> _任务说明_:
A. 判断下列三个说法是否符合这篇半平面交文章，每项回答"是"或"否"，并原样引出起决定作用的原文：(i) 作者表示自己会朴素O(n^2)的做法；(ii) 文中提到的判断无解的方法是剩余直线小于3个；(iii) 第二段代码把常量eps定义为1e-6。
B. 按照这篇半平面交文章的说法，这个弹栈算法在什么情况下就不对了？
C. 把这篇半平面交文章中从“race[++j]=race[i];”开始、一直到“for(i=1;i<=top;++i)”为止的部分原样重新输入一遍。

• 小学半平面交


    快到省选了,赶紧学一发计算几何……
    这玩意就是线性规划.
    半平面通常用不等式或者两点表示,具体表示方法,就题而言,要灵活.
    算法的话,什么朴素O(n^2),什么分治,都不会,只会一个弹栈的.
    这个算法的话,一开始好像一定要去重,而且有的时候需要在外面加4个框,似乎是因为这个算法在相邻直线的极角跨度大于Pi的时候就不对了……似乎还是为了保证判断无解的方法(剩余直线小于3个)的正确性……
    反正我就大概懂一些计算几何基础(向量啊什么的),并且感性理解了一发这个算法……
    就做了几道水题:

    #include <cstdio>
    #include <cstring>
    #include <algorithm>
    const int N=10010;
    struct Race{
        double k,b;
        int id;
    }race[N],stack[N];
    int top;
    inline bool comp(Race a,Race b){
        return a.k<b.k||(a.k==b.k&&a.b>b.b);
    }
    int n;
    bool good[N];
    inline void Init(){
        scanf("%d",&n);
        int i;
        for(i=1;i<=n;++i)
            scanf("%lf",&race[i].b);
        for(i=1;i<=n;++i)
            scanf("%lf",&race[i].k),race[i].id=i;
    }
    inline bool check(Race a,Race b,Race c){
        double x=(double)(b.b-a.b)/(a.k-b.k);
        double y=a.k*x+a.b;
        return y>=c.k*x+c.b;
    }
    inline void Work(){
        int i,j;
        std::sort(race+1,race+(n+1),comp);
        j=0;
        race[++j]=race[1];
        for(i=2;i<=n;++i)
            if(race[i].k!=race[j].k||(race[i].k==race[j].k&&race[i].b==race[j].b))
                race[++j]=race[i];
        stack[++top]=(Race){1./0.,0.,0};
        for(i=1;i<=j;++i){
            while(top>1&&!check(stack[top],stack[top-1],race[i]))--top;
            stack[++top]=race[i];
        }
    }
    inline void Print(){
        int i;
        for(i=1;i<=top;++i)
            good[stack[i].id]=true;
        printf("%d
    ",top-1);
        for(i=1;i<=n;++i)
            if(good[i])
                printf("%d ",i);
        puts("");
    }
    int main(){
        Init(),Work(),Print();
        return 0;
    }
    bzoj3190:[JLOI2013]赛车
    #include <cstdio>
    #include <cstring>
    #include <algorithm>
    const int N=110;
    const double oo=1e10;
    const double eps=1e-6;
    int n;
    double s;
    struct Peo{
        double k,b;
        inline void redef(double x,double y){
            k=1./x-1./y;
            b=s/y;
        }
        inline double query(double pos){
            return k*pos+b;
        }
    }peo[N];
    inline double query(double pos){
        double ret=oo;
        for(int i=1;i<n;++i)

(数据集条目)
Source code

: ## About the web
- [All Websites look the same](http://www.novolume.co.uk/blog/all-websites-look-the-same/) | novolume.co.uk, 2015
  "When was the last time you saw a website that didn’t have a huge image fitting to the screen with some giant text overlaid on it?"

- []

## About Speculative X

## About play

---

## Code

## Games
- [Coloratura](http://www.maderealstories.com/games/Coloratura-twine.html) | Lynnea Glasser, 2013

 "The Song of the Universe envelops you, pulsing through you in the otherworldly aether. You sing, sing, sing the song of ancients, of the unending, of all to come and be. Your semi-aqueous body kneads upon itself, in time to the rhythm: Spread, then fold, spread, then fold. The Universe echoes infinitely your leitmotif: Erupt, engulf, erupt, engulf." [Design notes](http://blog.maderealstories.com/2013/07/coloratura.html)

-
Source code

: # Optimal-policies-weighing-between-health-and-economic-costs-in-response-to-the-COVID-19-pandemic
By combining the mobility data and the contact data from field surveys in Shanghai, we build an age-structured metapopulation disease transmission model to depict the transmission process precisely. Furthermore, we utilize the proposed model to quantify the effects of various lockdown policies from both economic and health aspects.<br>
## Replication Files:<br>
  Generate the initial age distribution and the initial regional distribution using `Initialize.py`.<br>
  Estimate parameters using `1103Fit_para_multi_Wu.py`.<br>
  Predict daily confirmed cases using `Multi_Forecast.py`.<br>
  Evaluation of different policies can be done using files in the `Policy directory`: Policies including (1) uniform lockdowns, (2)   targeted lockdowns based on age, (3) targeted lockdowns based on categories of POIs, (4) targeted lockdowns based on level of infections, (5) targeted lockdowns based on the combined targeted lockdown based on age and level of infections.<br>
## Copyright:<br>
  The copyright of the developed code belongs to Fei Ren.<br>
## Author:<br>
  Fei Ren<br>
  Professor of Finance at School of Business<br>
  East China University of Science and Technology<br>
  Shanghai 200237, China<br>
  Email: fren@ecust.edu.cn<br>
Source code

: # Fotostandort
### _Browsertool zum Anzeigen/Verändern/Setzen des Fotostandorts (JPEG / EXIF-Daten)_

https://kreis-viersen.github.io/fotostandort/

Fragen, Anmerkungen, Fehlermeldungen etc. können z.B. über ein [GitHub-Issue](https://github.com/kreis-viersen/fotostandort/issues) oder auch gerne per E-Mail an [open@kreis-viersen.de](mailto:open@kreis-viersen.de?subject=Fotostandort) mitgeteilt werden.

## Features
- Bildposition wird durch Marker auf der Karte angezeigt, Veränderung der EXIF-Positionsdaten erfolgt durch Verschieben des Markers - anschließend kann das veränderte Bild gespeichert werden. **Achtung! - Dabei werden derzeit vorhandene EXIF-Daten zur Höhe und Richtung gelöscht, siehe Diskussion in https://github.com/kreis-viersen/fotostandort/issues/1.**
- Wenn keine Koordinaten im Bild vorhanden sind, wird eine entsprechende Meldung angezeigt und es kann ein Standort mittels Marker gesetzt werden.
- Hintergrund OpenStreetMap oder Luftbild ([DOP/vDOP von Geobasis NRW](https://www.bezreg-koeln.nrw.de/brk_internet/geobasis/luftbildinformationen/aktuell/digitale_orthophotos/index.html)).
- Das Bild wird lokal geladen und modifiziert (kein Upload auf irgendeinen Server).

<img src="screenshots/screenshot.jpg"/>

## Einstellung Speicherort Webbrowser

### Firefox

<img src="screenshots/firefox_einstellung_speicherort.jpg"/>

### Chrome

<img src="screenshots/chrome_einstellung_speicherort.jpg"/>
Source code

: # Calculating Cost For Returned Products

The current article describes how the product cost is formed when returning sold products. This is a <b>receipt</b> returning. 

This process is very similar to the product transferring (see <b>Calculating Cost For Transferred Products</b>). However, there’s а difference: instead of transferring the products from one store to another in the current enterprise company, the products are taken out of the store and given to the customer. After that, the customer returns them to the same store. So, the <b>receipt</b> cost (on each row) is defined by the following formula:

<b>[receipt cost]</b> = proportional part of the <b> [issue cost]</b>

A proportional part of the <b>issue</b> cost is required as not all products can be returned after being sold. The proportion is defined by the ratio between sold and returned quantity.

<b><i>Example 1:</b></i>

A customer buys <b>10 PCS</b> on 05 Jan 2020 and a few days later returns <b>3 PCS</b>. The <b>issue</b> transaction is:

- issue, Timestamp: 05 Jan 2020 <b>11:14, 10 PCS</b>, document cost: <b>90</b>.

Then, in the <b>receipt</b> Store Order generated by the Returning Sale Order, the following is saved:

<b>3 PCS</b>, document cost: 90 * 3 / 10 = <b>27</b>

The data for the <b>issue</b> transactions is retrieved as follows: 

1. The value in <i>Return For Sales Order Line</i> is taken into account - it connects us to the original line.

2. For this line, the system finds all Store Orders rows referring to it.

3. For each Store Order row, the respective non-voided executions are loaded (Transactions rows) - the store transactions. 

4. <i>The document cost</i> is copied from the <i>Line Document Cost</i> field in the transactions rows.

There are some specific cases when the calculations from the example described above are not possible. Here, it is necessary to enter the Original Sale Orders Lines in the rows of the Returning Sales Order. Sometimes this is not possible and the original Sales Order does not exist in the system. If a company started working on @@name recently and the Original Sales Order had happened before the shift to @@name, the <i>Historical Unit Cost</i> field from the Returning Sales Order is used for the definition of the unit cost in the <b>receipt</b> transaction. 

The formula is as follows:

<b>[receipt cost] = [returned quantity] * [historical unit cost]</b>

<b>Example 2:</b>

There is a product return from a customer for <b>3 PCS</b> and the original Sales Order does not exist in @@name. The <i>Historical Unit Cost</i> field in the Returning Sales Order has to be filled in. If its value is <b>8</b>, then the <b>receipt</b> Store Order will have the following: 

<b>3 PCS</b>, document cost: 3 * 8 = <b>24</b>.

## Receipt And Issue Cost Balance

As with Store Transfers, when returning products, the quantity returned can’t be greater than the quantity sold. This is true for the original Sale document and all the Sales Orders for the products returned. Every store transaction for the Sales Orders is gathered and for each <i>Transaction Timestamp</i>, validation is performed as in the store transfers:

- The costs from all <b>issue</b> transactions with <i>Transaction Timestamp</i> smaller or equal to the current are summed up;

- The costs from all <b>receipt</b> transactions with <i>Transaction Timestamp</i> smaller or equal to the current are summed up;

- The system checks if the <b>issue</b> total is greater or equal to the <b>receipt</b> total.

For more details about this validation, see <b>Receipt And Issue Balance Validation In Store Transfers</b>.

> _参考答案_:
A.
(i) 否。"什么朴素O(n^2),什么分治,都不会,只会一个弹栈的"
(ii) 是。"判断无解的方法(剩余直线小于3个)"
(iii) 是。"const double eps=1e-6;"

B. 在相邻直线的极角跨度大于Pi的时候。

C.
race[++j]=race[i];
        stack[++top]=(Race){1./0.,0.,0};
        for(i=1;i<=j;++i){
            while(top>1&&!check(stack[top],stack[top-1],race[i]))--top;
            stack[++top]=race[i];
        }
    }
    inline void Print(){
        int i;
        for(i=1;i<=top;++i)